Dataset entries
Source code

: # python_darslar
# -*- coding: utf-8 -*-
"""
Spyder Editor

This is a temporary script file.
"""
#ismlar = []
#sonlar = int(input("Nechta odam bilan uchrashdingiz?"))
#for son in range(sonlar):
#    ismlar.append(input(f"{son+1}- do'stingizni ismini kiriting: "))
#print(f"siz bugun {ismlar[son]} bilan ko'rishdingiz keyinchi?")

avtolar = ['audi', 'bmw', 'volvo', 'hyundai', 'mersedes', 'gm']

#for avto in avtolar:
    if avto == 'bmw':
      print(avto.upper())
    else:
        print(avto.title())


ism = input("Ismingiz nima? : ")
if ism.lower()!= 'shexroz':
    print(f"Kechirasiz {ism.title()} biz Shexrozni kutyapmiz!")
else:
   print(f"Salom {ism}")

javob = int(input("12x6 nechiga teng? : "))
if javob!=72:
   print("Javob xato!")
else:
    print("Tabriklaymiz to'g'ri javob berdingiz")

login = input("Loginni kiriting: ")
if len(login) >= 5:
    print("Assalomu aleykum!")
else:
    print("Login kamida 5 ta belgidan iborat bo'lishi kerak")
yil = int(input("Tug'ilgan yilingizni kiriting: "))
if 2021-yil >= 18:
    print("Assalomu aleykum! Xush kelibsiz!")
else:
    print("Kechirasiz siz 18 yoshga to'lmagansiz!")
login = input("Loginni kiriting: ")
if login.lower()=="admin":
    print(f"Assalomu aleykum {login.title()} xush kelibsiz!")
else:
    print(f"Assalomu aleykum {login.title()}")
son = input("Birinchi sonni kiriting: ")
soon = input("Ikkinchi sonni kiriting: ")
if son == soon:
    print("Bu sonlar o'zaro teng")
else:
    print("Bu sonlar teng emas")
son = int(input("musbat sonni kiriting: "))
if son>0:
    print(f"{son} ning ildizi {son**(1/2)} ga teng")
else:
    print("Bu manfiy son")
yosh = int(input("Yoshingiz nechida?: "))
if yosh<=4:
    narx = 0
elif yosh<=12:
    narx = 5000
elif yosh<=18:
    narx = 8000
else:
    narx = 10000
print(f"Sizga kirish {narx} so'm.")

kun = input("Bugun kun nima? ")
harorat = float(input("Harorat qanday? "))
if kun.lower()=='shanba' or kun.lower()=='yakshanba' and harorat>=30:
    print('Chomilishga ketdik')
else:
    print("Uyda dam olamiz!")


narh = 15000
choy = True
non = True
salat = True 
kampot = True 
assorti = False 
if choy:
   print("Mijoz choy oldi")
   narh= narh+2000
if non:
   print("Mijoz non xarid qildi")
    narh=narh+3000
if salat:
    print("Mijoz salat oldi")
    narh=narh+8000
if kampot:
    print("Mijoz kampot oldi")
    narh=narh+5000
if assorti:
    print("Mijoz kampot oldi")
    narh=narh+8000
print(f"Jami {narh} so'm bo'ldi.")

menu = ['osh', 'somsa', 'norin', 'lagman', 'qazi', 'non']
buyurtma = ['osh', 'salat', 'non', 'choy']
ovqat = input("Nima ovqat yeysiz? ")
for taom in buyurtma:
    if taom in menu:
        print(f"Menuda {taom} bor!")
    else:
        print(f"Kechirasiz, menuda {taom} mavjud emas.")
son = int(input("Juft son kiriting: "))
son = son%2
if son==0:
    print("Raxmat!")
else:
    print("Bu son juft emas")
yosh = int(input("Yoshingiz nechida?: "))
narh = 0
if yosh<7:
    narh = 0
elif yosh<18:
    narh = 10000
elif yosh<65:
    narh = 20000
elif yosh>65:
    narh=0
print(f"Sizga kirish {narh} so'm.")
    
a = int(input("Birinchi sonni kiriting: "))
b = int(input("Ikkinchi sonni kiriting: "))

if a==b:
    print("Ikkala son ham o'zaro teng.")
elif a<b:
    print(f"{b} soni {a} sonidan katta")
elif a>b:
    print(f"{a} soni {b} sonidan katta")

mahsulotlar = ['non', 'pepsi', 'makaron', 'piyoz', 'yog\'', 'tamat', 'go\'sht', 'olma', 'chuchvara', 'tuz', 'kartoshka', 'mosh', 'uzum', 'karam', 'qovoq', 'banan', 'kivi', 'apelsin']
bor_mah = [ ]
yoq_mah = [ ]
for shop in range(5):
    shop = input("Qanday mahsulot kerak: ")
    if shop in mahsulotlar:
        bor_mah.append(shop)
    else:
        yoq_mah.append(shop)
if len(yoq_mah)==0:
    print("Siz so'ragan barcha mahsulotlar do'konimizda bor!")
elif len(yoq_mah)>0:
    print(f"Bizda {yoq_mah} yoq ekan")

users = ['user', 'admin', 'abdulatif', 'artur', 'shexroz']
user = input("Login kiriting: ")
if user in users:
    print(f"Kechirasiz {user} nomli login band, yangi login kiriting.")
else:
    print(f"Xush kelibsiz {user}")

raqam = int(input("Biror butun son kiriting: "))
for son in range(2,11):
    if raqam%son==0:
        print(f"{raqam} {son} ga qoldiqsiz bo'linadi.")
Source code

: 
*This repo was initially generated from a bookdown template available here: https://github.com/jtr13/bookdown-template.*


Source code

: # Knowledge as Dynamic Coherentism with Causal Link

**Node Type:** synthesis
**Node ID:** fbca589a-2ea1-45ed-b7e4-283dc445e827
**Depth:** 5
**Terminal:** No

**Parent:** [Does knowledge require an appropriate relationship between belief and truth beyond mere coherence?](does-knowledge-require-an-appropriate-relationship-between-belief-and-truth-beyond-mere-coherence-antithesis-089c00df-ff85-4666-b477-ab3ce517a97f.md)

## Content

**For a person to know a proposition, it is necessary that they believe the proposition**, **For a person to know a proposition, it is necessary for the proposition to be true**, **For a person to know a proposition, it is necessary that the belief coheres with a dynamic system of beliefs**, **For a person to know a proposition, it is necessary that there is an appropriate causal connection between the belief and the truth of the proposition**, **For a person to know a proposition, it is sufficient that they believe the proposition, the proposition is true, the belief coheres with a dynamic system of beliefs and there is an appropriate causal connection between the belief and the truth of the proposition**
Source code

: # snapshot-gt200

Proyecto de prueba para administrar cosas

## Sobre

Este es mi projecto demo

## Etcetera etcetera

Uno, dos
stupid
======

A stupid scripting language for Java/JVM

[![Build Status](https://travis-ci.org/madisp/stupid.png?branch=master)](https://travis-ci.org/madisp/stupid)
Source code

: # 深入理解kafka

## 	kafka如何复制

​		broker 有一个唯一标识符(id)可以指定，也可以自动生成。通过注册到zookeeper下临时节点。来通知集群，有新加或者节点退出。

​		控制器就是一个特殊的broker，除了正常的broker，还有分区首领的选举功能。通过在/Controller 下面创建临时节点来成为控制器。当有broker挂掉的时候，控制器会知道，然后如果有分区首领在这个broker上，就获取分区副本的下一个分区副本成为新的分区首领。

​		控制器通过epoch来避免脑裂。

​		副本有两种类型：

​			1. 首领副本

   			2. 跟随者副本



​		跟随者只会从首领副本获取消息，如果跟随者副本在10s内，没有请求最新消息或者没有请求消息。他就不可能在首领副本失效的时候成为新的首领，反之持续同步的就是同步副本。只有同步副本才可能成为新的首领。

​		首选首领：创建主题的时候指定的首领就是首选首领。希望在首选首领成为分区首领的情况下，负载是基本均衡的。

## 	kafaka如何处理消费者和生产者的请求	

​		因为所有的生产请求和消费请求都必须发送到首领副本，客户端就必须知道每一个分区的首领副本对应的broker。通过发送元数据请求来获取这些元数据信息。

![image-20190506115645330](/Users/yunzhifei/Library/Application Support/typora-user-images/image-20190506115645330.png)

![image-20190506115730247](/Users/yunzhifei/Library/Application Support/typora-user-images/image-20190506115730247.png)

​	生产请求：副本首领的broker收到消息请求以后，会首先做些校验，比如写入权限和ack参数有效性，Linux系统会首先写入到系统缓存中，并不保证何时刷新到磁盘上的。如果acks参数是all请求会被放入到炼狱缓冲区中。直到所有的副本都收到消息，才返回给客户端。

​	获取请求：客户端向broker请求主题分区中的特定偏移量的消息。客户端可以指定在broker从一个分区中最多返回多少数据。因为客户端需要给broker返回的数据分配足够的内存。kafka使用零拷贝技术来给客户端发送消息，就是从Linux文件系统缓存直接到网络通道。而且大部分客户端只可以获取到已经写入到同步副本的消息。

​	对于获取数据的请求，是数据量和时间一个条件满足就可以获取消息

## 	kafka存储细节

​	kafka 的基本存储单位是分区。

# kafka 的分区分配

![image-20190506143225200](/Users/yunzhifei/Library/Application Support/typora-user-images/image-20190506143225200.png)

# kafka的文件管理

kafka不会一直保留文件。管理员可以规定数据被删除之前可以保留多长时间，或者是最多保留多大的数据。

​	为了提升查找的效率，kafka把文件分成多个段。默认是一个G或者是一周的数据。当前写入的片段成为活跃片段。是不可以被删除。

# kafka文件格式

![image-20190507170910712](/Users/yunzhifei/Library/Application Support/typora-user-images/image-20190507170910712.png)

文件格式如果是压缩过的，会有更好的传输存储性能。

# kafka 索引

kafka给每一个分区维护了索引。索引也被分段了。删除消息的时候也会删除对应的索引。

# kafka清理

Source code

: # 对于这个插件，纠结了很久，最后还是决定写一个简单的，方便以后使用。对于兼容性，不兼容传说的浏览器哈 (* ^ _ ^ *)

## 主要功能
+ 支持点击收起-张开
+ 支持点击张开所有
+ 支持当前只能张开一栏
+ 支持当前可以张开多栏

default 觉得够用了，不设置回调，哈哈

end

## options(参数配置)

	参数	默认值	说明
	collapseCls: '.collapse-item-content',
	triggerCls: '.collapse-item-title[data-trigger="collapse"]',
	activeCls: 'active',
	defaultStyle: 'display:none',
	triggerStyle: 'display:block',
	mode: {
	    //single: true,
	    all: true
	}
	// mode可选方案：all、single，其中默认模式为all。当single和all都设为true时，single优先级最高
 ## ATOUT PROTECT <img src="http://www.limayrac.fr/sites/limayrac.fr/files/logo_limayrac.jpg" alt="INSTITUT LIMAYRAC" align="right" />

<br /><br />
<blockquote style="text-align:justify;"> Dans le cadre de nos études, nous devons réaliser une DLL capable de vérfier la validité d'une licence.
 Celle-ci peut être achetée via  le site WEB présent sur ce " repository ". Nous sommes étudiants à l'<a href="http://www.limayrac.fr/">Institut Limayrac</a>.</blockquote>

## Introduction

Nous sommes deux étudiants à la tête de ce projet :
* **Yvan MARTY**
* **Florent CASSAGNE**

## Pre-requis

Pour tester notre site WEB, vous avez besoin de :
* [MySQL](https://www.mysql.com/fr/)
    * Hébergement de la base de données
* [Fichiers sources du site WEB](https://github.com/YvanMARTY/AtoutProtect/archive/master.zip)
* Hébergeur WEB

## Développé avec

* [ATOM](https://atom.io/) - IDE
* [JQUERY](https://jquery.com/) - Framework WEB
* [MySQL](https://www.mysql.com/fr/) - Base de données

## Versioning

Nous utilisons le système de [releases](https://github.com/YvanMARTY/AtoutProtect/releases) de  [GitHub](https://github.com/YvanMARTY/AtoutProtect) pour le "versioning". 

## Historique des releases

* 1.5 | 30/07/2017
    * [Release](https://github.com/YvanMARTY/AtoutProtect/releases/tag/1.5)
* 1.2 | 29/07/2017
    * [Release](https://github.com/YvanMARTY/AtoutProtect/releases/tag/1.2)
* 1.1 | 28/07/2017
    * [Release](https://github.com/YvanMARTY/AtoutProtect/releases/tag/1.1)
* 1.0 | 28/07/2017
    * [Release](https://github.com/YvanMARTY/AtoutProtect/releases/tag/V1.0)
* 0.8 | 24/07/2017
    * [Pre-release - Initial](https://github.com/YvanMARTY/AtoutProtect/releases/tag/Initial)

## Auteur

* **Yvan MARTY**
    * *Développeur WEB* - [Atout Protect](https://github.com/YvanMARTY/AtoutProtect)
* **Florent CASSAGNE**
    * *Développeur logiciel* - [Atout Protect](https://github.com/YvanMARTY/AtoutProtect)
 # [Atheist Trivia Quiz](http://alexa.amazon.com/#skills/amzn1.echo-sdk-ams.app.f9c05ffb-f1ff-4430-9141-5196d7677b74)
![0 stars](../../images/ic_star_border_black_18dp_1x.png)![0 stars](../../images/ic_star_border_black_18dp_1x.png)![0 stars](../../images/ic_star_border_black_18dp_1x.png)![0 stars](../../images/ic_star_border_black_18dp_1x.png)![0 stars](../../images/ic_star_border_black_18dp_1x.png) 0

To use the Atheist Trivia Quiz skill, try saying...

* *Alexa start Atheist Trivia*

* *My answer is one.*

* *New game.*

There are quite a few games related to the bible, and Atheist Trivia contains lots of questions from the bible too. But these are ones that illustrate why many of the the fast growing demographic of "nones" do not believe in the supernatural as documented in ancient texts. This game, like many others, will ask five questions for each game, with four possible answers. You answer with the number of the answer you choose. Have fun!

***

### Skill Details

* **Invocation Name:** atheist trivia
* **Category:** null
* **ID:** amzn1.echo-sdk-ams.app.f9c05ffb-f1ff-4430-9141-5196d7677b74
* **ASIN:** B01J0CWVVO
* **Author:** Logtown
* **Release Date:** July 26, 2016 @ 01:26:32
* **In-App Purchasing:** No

**Brief**
From the line that has "- Base de données" through the line that has "start Atheist Trivia*", copy every line exactly as it appears above, and leave out all others.

**Task result**
* [MySQL](https://www.mysql.com/fr/) - Base de données

## Versioning

Nous utilisons le système de [releases](https://github.com/YvanMARTY/AtoutProtect/releases) de  [GitHub](https://github.com/YvanMARTY/AtoutProtect) pour le "versioning". 

## Historique des releases

* 1.5 | 30/07/2017
    * [Release](https://github.com/YvanMARTY/AtoutProtect/releases/tag/1.5)
* 1.2 | 29/07/2017
    * [Release](https://github.com/YvanMARTY/AtoutProtect/releases/tag/1.2)
* 1.1 | 28/07/2017
    * [Release](https://github.com/YvanMARTY/AtoutProtect/releases/tag/1.1)
* 1.0 | 28/07/2017
    * [Release](https://github.com/YvanMARTY/AtoutProtect/releases/tag/V1.0)
* 0.8 | 24/07/2017
    * [Pre-release - Initial](https://github.com/YvanMARTY/AtoutProtect/releases/tag/Initial)

## Auteur

* **Yvan MARTY**
    * *Développeur WEB* - [Atout Protect](https://github.com/YvanMARTY/AtoutProtect)
* **Florent CASSAGNE**
    * *Développeur logiciel* - [Atout Protect](https://github.com/YvanMARTY/AtoutProtect)
 # [Atheist Trivia Quiz](http://alexa.amazon.com/#skills/amzn1.echo-sdk-ams.app.f9c05ffb-f1ff-4430-9141-5196d7677b74)
![0 stars](../../images/ic_star_border_black_18dp_1x.png)![0 stars](../../images/ic_star_border_black_18dp_1x.png)![0 stars](../../images/ic_star_border_black_18dp_1x.png)![0 stars](../../images/ic_star_border_black_18dp_1x.png)![0 stars](../../images/ic_star_border_black_18dp_1x.png) 0

To use the Atheist Trivia Quiz skill, try saying...

* *Alexa start Atheist Trivia*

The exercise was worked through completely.